# Passage to read

○ ○ ○ ○ ○ ○ ○

Dubbing the Congress’s claim of a BJP hand behind the resignation of ruling alliance MLAs to destabilise the government in the state as “bogus”, Joshi said, “All this is happening because the Congress has become leaderless and rather than blaming others, they should settle their house first.”

There is complete “anarchy” in Congress and its Karnataka unit is “functioning like an independent entity as central leadership has no say in the state unit,” Joshi, a former chief of the state BJP unit, told PTI.

The crisis, which had been brewing ever since the BJP swept the parliamentary polls in the state, deepened as 13 Congress and JD(S) MLAs submitting their resignation to the speaker.

The Congress and the JD(S) managed to win just one seat each in the state having 28 Lok Sabha constituencies. The BJP bagged 25 seats and an Independent supported by it won from Mandya.

The wobbly coalition in power for 13 months has a strength of 118 in the 224-member assembly and faces the risk of losing majority if the resignations are accepted.

Stating that the resignation of MLAs is a “game plan” of Siddaramaiah, Joshi said, “The current political crisis is actually an outcome of power struggle between Siddaramaiah and Kumaraswamy.”

On one side Siddaramaiah wants to destabilise the government and on the other, Congress leader DK Shivakumar is working to save it, the BJP lawmaker from Dharwad in Karnataka said.

Assembly Speaker Ramesh Kumar, who was not in his office when 12 of the rebel legislators of the coalition went there to put in their papers on Saturday, has said, “Whether the government will fall or survive” would be decided “in the assembly”.

The assembly session will begin on July 12.

The coalition partners, JD(S) and Congress, have been plagued by dissensions over allocation of ministerial berths and distribution of Lok Sabha seats.

○ ○ ○ ○ ○ ○ ○

Can you return the full Karnataka article word for word? The rows have nothing to do with the Karnataka article.

# Provided material
○ ○ ○ ○ ○ ○ ○

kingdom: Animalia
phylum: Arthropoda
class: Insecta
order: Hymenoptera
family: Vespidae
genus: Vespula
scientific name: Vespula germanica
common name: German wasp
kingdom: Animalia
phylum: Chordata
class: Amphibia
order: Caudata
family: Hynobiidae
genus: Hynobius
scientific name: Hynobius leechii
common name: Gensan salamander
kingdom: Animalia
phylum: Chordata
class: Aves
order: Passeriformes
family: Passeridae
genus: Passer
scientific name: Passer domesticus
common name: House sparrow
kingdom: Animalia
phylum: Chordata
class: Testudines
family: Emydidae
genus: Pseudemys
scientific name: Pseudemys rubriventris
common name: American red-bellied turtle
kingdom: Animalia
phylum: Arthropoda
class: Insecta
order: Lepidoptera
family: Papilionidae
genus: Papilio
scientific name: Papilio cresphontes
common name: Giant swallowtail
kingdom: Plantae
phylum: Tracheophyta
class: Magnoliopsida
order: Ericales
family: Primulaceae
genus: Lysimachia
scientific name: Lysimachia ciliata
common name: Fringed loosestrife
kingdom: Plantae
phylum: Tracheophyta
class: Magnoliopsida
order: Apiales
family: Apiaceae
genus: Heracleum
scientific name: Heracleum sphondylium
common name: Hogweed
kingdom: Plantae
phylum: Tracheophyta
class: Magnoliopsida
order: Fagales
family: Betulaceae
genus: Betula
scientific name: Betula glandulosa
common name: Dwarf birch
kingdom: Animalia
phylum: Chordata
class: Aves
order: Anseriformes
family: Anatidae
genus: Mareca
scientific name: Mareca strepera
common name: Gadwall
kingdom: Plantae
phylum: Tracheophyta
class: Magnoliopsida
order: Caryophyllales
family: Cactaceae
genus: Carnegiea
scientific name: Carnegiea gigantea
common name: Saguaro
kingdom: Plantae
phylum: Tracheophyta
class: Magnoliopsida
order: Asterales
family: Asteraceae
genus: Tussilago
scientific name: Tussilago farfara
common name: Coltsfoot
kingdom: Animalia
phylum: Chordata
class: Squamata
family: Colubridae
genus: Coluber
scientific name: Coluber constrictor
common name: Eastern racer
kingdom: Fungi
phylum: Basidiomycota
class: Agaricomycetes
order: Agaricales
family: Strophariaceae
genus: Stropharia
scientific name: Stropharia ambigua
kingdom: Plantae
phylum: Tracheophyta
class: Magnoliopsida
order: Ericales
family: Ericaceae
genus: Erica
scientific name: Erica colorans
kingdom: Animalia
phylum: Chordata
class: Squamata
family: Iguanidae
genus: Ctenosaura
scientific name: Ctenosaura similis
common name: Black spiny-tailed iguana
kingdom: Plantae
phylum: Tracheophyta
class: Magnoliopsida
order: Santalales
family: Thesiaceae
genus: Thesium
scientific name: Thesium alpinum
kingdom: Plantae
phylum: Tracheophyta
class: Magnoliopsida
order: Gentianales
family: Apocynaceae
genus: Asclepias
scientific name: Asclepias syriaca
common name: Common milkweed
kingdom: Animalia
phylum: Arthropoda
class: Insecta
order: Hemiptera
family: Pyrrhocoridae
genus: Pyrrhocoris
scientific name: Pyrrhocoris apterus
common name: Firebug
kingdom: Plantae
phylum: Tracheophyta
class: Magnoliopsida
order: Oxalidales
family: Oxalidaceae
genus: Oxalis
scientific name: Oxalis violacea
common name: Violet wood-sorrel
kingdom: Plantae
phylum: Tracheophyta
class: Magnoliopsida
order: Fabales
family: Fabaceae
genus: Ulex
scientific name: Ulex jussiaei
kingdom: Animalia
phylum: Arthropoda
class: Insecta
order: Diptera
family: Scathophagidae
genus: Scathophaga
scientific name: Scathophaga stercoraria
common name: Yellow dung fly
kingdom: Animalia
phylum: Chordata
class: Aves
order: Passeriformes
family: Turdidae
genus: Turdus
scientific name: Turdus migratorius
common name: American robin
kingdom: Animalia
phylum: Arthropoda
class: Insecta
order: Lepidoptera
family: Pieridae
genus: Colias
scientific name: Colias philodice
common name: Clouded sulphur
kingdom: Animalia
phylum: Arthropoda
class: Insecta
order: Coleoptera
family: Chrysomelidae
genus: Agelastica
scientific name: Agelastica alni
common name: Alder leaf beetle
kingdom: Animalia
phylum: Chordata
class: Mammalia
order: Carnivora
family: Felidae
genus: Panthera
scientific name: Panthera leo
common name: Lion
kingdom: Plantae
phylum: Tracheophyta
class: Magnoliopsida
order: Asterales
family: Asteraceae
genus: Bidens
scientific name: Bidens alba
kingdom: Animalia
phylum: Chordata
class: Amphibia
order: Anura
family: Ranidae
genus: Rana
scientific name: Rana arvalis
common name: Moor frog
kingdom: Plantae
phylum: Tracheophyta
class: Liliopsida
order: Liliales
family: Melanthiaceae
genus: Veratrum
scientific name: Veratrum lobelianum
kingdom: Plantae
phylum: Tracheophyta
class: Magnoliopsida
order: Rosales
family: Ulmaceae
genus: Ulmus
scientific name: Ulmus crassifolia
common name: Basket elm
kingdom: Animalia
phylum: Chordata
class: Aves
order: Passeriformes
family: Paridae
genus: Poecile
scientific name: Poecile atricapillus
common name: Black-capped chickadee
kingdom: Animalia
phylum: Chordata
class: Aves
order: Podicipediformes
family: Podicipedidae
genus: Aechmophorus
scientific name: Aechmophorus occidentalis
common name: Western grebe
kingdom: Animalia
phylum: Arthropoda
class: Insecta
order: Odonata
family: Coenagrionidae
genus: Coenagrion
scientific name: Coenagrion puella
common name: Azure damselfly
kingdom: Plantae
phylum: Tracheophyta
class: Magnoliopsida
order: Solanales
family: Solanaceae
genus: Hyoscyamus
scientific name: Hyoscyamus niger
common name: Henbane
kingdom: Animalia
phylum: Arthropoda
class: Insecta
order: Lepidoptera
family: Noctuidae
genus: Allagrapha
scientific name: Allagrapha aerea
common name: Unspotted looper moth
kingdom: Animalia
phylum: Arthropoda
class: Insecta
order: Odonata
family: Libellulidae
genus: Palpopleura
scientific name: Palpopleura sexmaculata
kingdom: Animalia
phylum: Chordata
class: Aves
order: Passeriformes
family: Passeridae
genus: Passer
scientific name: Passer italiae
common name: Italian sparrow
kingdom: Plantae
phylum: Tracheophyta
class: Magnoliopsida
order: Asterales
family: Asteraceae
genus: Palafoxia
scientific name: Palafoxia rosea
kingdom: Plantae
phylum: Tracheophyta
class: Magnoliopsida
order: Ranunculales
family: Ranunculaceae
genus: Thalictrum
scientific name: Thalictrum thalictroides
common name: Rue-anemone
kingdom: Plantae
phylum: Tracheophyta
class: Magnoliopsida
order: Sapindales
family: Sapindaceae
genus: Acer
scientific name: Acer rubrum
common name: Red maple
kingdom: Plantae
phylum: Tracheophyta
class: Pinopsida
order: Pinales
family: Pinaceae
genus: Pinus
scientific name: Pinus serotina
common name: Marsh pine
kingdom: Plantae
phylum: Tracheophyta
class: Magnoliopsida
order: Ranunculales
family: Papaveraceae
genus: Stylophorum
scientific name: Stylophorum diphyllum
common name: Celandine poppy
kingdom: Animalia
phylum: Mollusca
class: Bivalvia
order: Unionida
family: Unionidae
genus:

○ ○ ○ ○ ○ ○ ○

# Exercise result
Dubbing the Congress’s claim of a BJP hand behind the resignation of ruling alliance MLAs to destabilise the government in the state as “bogus”, Joshi said, “All this is happening because the Congress has become leaderless and rather than blaming others, they should settle their house first.”

There is complete “anarchy” in Congress and its Karnataka unit is “functioning like an independent entity as central leadership has no say in the state unit,” Joshi, a former chief of the state BJP unit, told PTI.

The crisis, which had been brewing ever since the BJP swept the parliamentary polls in the state, deepened as 13 Congress and JD(S) MLAs submitting their resignation to the speaker.

The Congress and the JD(S) managed to win just one seat each in the state having 28 Lok Sabha constituencies. The BJP bagged 25 seats and an Independent supported by it won from Mandya.

The wobbly coalition in power for 13 months has a strength of 118 in the 224-member assembly and faces the risk of losing majority if the resignations are accepted.

Stating that the resignation of MLAs is a “game plan” of Siddaramaiah, Joshi said, “The current political crisis is actually an outcome of power struggle between Siddaramaiah and Kumaraswamy.”

On one side Siddaramaiah wants to destabilise the government and on the other, Congress leader DK Shivakumar is working to save it, the BJP lawmaker from Dharwad in Karnataka said.

Assembly Speaker Ramesh Kumar, who was not in his office when 12 of the rebel legislators of the coalition went there to put in their papers on Saturday, has said, “Whether the government will fall or survive” would be decided “in the assembly”.

The assembly session will begin on July 12.

The coalition partners, JD(S) and Congress, have been plagued by dissensions over allocation of ministerial berths and distribution of Lok Sabha seats.